Financial Crime World

San Marino Implements Financial Sanctions to Ensure Stability

Central Bank’s Move Aimed at Promoting Financial Stability and Protecting Savings

The Central Bank of the Republic of San Marino (CBSM) has announced the implementation of financial sanctions, aimed at preventing money laundering and terrorist financing activities. This move is designed to ensure the stability of the financial system and protect savings in the country.

CBSM’s Primary Objective

According to CBSM President Catia Tomasetti, the bank’s primary objective is to “ensure the stability of the financial system and protect savings in the country.” She emphasized that the bank recognizes the substantial social value of savings and will take all necessary measures to prevent any illegal activities.

New Sanctions Target Individuals and Entities Involved in Illegal Activities

The new sanctions will target individuals and entities involved in money laundering and terrorist financing. The CBSM has been empowered to adopt various measures, including regulations, orders, circulars, standard letters, recommendations, and instructions, to achieve its objectives.

Central Bank’s Additional Responsibilities

In addition to implementing financial sanctions, the CBSM will also provide banking and financial services to the state and public administration, aiming to coordinate the management of liquidity and choice of forms of financing. Additionally, it will facilitate economic and financial activity by issuing licenses and supervising the banking, financial, and insurance industry in San Marino.

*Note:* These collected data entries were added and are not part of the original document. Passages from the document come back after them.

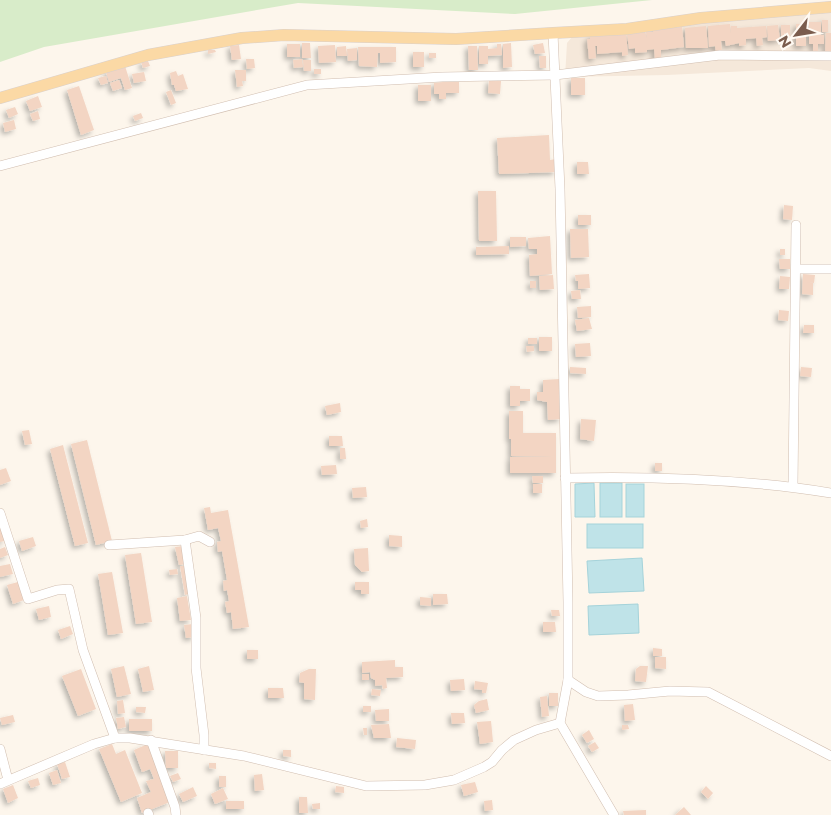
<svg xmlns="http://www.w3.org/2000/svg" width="831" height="815" font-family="Montserrat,sans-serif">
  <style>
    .residential { fill: #f5e8da }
    .green { fill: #d8ecc9 }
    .water { fill: #bfe3e8; stroke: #a5d3da }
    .building { fill: #f3d5c3; filter: url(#shadow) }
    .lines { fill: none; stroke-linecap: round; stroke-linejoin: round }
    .minor-casing { stroke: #d1beb0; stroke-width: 10 }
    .major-casing { stroke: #dad1cd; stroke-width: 12 }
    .minor { stroke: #fff; stroke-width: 9 }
    .major { stroke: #fbd9a5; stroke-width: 11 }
  </style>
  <defs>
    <filter id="shadow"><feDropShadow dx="-3" dy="3" stdDeviation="2.5" flood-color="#0004"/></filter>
  </defs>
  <rect width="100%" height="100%" fill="#fdf6ec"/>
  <!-- residential -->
  <path class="residential" d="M 831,9 L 831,71 L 809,68 L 667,75 L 565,77 L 567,43 L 572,37 Z"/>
  <!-- green -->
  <path class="green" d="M 0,0 L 652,0 L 515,14 L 298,3 L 44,47 L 0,62 Z"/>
  <!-- water -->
  <g class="water">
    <path d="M 594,483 L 595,517 L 575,517 L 575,484 Z"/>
    <rect x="600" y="483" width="22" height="34"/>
    <rect x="626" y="484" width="18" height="33"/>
    <rect x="587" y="524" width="56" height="24"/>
    <path d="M 642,558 L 644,591 L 589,593 L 587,561 Z"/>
    <path d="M 638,604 L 639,633 L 589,635 L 588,606 Z"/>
  </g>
  <!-- building -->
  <g class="building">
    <rect x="822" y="20" width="6" height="12"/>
    <path d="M 809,22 L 821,22 L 821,35 L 824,35 L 824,44 L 818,44 L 818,51 L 813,51 L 813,44 L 809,44 Z"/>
    <path d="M 730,24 L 731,33 L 731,26 L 737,26 L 737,28 L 766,26 L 767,37 L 762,38 L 763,45 L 757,46 L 756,38 L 746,39 L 746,45 L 739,46 L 739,43 L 726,46 L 725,41 L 721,41 L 722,53 L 716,53 L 715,46 L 709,47 L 708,26 Z"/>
    <path d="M 796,24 L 808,24 L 808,36 L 806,36 L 806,46 L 796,46 Z"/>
    <path d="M 778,25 L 780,40 L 768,41 L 767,26 Z"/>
    <rect x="781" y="25" width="9" height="14"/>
    <path d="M 706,26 L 708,48 L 686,48 L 685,28 Z"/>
    <path d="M 682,27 L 684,47 L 661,50 L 661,59 L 655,59 L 654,49 L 647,50 L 647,52 L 635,53 L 635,48 L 629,49 L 627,34 L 645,32 L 647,38 L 646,32 L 653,32 L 653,29 Z"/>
    <path d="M 626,32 L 628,55 L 622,56 L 622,52 L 597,54 L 597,46 L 595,46 L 596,58 L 589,59 L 587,39 L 590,39 L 590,36 Z"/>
    <path d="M 826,33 L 831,33 L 831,52 L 825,52 Z"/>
    <path d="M 302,43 L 310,43 L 311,58 L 302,58 Z"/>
    <path d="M 511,43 L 512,67 L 503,68 L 503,44 Z"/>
    <path d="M 543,43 L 545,53 L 535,54 L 533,45 Z"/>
    <rect x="287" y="44" width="13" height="13"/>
    <path d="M 497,44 L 501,44 L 502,55 L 488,56 L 488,64 L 479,64 L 479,46 L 488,46 L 488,49 L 497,48 Z"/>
    <path d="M 239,45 L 241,59 L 232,60 L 230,46 Z"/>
    <path d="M 335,45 L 336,62 L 319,63 L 318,46 Z"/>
    <path d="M 346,46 L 347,56 L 337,56 L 337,47 Z"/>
    <path d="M 468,46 L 477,46 L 478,70 L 469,70 Z"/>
    <path d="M 358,47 L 396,47 L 396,62 L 380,63 L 380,53 L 378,53 L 377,67 L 359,66 Z"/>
    <path d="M 357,48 L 357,60 L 348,61 L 347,49 Z"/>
    <path d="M 208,50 L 215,50 L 216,52 L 208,54 Z"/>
    <rect x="413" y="52" width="11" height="15"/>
    <rect x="429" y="53" width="7" height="5"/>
    <path d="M 539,56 L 546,56 L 546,68 L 540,68 Z"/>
    <path d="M 246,59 L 254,59 L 255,68 L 247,69 Z"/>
    <path d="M 302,59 L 303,67 L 294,68 L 293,60 Z"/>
    <path d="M 303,60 L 311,60 L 311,71 L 304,71 Z"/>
    <path d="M 148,61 L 150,66 L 143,68 L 141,62 Z"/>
    <path d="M 125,66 L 132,88 L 125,90 L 121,78 L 109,82 L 106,72 Z"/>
    <rect x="314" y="69" width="7" height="5"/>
    <path d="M 235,70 L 246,70 L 246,81 L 242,81 L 243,86 L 237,87 Z"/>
    <path d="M 176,71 L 178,76 L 183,74 L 188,89 L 176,91 L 174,85 L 172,85 L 170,73 Z"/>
    <path d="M 144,72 L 146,81 L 134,83 L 132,74 Z"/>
    <path d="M 106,76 L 108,83 L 101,85 L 98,78 Z"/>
    <rect x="571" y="78" width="14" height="17"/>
    <path d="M 119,80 L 122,88 L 113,91 L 110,83 Z"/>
    <path d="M 489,80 L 501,81 L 500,94 L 488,93 Z"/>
    <path d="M 443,82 L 459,82 L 459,93 L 446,93 L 446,99 L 439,99 L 439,94 L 434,94 L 434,83 Z"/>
    <rect x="418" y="85" width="13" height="16"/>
    <path d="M 79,86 L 94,130 L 81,135 L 67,90 Z"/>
    <path d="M 171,90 L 176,103 L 171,105 L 166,92 Z"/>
    <path d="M 38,96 L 42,107 L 30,111 L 26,101 Z"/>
    <path d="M 15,107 L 18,114 L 9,118 L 6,110 Z"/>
    <path d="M 38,111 L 40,119 L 33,121 L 30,114 Z"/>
    <path d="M 141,113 L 143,118 L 135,121 L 133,116 Z"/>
    <path d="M 14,120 L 16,129 L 5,132 L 3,123 Z"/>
    <path d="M 549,135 L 550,160 L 556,159 L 556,172 L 499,174 L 497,138 Z"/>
    <path d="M 577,162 L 588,162 L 589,174 L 577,174 Z"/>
    <path d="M 478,191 L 496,191 L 497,241 L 479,241 Z"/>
    <path d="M 784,205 L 793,206 L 792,220 L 783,219 Z"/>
    <rect x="578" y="215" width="13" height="10"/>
    <path d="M 570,229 L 588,229 L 589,257 L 571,258 Z"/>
    <path d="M 550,236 L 552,274 L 530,276 L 529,255 L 537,254 L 537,249 L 529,249 L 528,238 Z"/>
    <path d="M 510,237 L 526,237 L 526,246 L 510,247 Z"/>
    <path d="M 509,246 L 509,254 L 476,255 L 476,247 Z"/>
    <rect x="780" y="249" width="5" height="6"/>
    <path d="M 779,259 L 790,259 L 790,269 L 780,269 Z"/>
    <path d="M 589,274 L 590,288 L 578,289 L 578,281 L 576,281 L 575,275 Z"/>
    <path d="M 803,274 L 815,275 L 814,283 L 807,282 L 813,283 L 813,295 L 802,294 Z"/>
    <path d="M 553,275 L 554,289 L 540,290 L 539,276 Z"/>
    <path d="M 780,276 L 790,277 L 789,289 L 779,289 Z"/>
    <rect x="530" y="281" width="6" height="7"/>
    <path d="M 580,290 L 581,299 L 572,299 L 571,291 Z"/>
    <path d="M 591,306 L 591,317 L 578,318 L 577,307 Z"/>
    <path d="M 779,310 L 789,311 L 788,321 L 778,320 Z"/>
    <path d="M 589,318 L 592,329 L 577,331 L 575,320 Z"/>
    <path d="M 804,325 L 814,325 L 814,333 L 803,333 Z"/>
    <rect x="539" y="337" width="13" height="14"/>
    <rect x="528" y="338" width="9" height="6"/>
    <path d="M 590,343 L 591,356 L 576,357 L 575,344 Z"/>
    <path d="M 526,346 L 534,346 L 534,351 L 527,352 Z"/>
    <path d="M 570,367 L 586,368 L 586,374 L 570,373 Z"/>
    <path d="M 801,367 L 812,368 L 811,377 L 800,376 Z"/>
    <path d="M 560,379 L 561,419 L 548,420 L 547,402 L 537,400 L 537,392 L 543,392 L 543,380 Z"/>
    <path d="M 510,386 L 520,386 L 520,389 L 530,389 L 530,401 L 520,401 L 520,406 L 510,406 Z"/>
    <path d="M 340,403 L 341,412 L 327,415 L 325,406 Z"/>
    <path d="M 509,411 L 523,411 L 523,433 L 556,433 L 556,457 L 511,456 L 511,439 L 509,439 Z"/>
    <path d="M 581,419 L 596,420 L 594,441 L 580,439 Z"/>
    <path d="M 29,430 L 32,444 L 25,445 L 22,431 Z"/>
    <path d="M 329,436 L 342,436 L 343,446 L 329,446 Z"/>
    <path d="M 87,440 L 112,541 L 96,545 L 71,444 Z"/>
    <path d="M 63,445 L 88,543 L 75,546 L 50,449 Z"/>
    <path d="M 340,448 L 345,448 L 346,459 L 340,459 Z"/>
    <rect x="510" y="457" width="46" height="16"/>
    <rect x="655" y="463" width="7" height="8"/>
    <path d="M 336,465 L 337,474 L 322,475 L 321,466 Z"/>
    <path d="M 6,468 L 11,481 L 0,485 L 0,470 Z"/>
    <path d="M 532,476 L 543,476 L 543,483 L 533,483 Z"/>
    <rect x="533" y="484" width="9" height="9"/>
    <path d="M 366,487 L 367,497 L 353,498 L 352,488 Z"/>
    <path d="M 210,507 L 211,513 L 228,510 L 249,627 L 233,629 L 231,612 L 227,613 L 225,602 L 229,601 L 227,590 L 224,591 L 223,581 L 227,580 L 222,551 L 218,552 L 217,542 L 221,541 L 218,528 L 208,530 L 204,508 Z"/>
    <path d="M 367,519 L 368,527 L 361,528 L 360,521 Z"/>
    <path d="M 0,528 L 5,541 L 0,542 Z"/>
    <path d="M 389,535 L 402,536 L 402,547 L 389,546 Z"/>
    <path d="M 33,537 L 36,546 L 22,551 L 19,541 Z"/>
    <path d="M 183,546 L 186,564 L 179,565 L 175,547 Z"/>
    <path d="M 5,547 L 8,555 L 0,558 L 0,549 Z"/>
    <path d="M 368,548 L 369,571 L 362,572 L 355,565 L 354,549 Z"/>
    <path d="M 141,553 L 152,622 L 136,624 L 125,555 Z"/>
    <path d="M 10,564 L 13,574 L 0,577 L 0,566 Z"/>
    <path d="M 180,566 L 184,566 L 189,594 L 185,595 Z"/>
    <path d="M 177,569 L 178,574 L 170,575 L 169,570 Z"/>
    <path d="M 112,572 L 123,633 L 108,635 L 98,574 Z"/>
    <path d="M 18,582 L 24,600 L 13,604 L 7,585 Z"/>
    <path d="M 355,582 L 369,582 L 369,594 L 361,594 L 361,590 L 355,590 Z"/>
    <path d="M 433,594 L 447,594 L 448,604 L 433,605 Z"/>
    <path d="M 187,596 L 191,620 L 180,621 L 177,598 Z"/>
    <path d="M 420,597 L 431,598 L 431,606 L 420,605 Z"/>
    <path d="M 49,606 L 51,617 L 39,620 L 36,609 Z"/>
    <path d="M 551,610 L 559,610 L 560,616 L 552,616 Z"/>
    <path d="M 543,622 L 555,622 L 556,632 L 543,632 Z"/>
    <path d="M 193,624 L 195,637 L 186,638 L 184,625 Z"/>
    <path d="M 70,626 L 73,634 L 61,639 L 58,630 Z"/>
    <path d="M 653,648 L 662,649 L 662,656 L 653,656 Z"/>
    <rect x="247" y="650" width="11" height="9"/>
    <path d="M 655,657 L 666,657 L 666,669 L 655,668 Z"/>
    <path d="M 395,660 L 395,667 L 403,667 L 403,677 L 386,678 L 387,688 L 383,689 L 382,685 L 375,686 L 375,680 L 371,678 L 370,672 L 362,673 L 362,662 Z"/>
    <path d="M 124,666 L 131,694 L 117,697 L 111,669 Z"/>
    <path d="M 149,666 L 154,690 L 143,692 L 138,669 Z"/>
    <path d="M 640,666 L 648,666 L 646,682 L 635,681 L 636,669 Z"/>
    <path d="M 81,669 L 96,709 L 78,716 L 62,676 Z"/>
    <path d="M 309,669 L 316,669 L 315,700 L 304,699 L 304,683 L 299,682 L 300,673 Z"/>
    <rect x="362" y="674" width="7" height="6"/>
    <path d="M 464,679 L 465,690 L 451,691 L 450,680 Z"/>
    <path d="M 475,681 L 488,683 L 486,693 L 482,693 L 482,690 L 474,689 Z"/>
    <path d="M 268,688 L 283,688 L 284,698 L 268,698 Z"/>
    <path d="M 372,689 L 381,690 L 380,696 L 371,695 Z"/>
    <rect x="549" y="693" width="9" height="13"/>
    <path d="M 547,696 L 549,716 L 542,717 L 540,697 Z"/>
    <path d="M 487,699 L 489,710 L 476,713 L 474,705 L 479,701 Z"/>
    <path d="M 123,700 L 125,713 L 118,714 L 117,701 Z"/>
    <path d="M 633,704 L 635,720 L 625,721 L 624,705 Z"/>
    <rect x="363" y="706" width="8" height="6"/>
    <path d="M 136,707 L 146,707 L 145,713 L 136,712 Z"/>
    <path d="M 389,709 L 389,721 L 376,721 L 375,710 Z"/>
    <path d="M 451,713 L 464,713 L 465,723 L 452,724 Z"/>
    <path d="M 13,715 L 15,722 L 2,725 L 0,718 Z"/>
    <path d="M 124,717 L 126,727 L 118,729 L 116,718 Z"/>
    <rect x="129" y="719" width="23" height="12"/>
    <path d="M 491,721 L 493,742 L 480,744 L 477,722 Z"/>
    <path d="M 389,724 L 391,738 L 374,738 L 371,725 Z"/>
    <path d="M 622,725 L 628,725 L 629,729 L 622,730 Z"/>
    <path d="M 363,728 L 367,728 L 367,735 L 364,735 Z"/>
    <path d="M 589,730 L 594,739 L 587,743 L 582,735 Z"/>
    <path d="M 397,738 L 416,740 L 415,749 L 396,747 Z"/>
    <path d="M 595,742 L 599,748 L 592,752 L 588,746 Z"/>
    <path d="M 112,744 L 116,754 L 125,750 L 142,793 L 121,802 L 99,749 Z"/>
    <path d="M 148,744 L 170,802 L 142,813 L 137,798 L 151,792 L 146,781 L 154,779 L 150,769 L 142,772 L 134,750 Z"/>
    <path d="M 283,750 L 291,750 L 291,757 L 283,756 Z"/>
    <path d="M 165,751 L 178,751 L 178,768 L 166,768 Z"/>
    <path d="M 65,762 L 70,777 L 62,779 L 57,764 Z"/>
    <path d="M 209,763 L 216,763 L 216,769 L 209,768 Z"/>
    <path d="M 57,770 L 61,783 L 53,785 L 49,773 Z"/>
    <path d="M 178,773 L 181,779 L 173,782 L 170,776 Z"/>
    <path d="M 262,774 L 264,790 L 255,791 L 254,775 Z"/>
    <rect x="219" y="776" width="7" height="11"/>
    <path d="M 38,778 L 40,785 L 31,788 L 28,781 Z"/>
    <path d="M 475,782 L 478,792 L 464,796 L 461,785 Z"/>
    <path d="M 13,785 L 18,798 L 8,803 L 3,789 Z"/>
    <path d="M 336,786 L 344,787 L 344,793 L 335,792 Z"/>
    <path d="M 706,786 L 713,793 L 708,799 L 701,792 Z"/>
    <path d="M 193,787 L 197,796 L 183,802 L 179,794 Z"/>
    <path d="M 223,788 L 228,799 L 215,804 L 211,794 Z"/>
    <path d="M 299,797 L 307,797 L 308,813 L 299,813 Z"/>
    <path d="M 492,800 L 493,810 L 485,811 L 484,801 Z"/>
    <rect x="226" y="801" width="18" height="8"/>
    <path d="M 320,803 L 320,809 L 313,809 L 312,804 Z"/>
    <path d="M 684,807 L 691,815 L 675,815 Z"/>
    <path d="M 646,810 L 646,815 L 624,815 L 623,811 Z"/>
  </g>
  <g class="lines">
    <!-- minor casing -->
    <g class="minor-casing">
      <g id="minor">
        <path d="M 553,33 L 560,189 L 568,602 L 568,680 L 560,723 L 614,815"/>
        <path d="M 0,166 L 307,85 L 442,77 L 555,75 L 720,55 L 831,56"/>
        <path d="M 796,269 L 831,269"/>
        <path d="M 565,478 C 652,476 745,479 831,493"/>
        <path d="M 793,486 L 796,225"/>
        <path d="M 0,513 L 28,599 L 57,590 L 69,589 L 83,650 L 115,738"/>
        <path d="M 185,540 L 196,618 L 196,668 L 204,735 L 204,750"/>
        <path d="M 109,545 L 185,540 L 199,536 L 210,542"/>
        <path d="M 568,680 L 586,692 L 598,696 L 628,695 L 670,691 L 708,692 L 831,756"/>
        <path d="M 151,740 L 175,807 L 176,815"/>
        <path d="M 0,749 L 8,780"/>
        <path d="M 0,784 L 94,744 L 115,738 L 130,738 L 244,756 L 366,786 L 425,785 L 454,780 L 484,767 L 492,762 L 502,750 L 514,740 L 536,730 L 560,723"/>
        <path d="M 148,813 L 149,815"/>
      </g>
    </g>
    <!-- major casing -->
    <g class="major-casing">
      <path id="major" d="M 0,98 L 148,55 L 242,38 L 284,35 L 456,39 L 553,33 L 627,29 L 701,18 L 831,7"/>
    </g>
    <!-- minor -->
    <use href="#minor" class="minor"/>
    <!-- major -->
    <use href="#major" class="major"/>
  </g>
  <!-- north arrow -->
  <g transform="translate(796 35) rotate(239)" stroke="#fffaf3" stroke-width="4" paint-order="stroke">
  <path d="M0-4L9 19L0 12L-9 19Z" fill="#7a5c4d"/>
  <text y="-8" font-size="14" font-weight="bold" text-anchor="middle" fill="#7a5c4d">N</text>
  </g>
</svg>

Supervision Committee Established

The CBSM has appointed a Supervision Committee, led by Director-General Andrea Vivoli, to carry out supervisory functions on the banking, financial, and insurance industries. The committee is responsible for inspections, reporting activities, and regulation.

Chamber of Commerce Supports New Measures

In a related development, the Chamber of Commerce of the Republic of San Marino has expressed support for the new measures, stating that they will help ensure the stability and security of the country’s economy.

EU Inspiration

The implementation of financial sanctions in San Marino follows a similar move by the European Union (EU) to combat money laundering and terrorist financing. The EU’s 5th Anti-Money Laundering Directive requires member states to implement stricter regulations and penalties for those involved in these activities. San Marino, which is not an EU member state but has adopted many EU laws and regulations, has taken similar measures to align its financial sector with international standards.

Country’s Efforts to Combat Money Laundering and Terrorist Financing

San Marino has also signed several agreements with the EU to combat money laundering and terrorist financing. The CBSM’s efforts to implement financial sanctions are seen as a significant step towards ensuring the stability of San Marino’s economy and preventing any illegal activities that could harm the country’s financial system.

Conclusion

The implementation of financial sanctions in San Marino is a crucial step towards ensuring the stability of the country’s economy and protecting its citizens’ savings. The CBSM’s efforts to combat money laundering and terrorist financing will help prevent illegal activities and maintain trust in the financial system.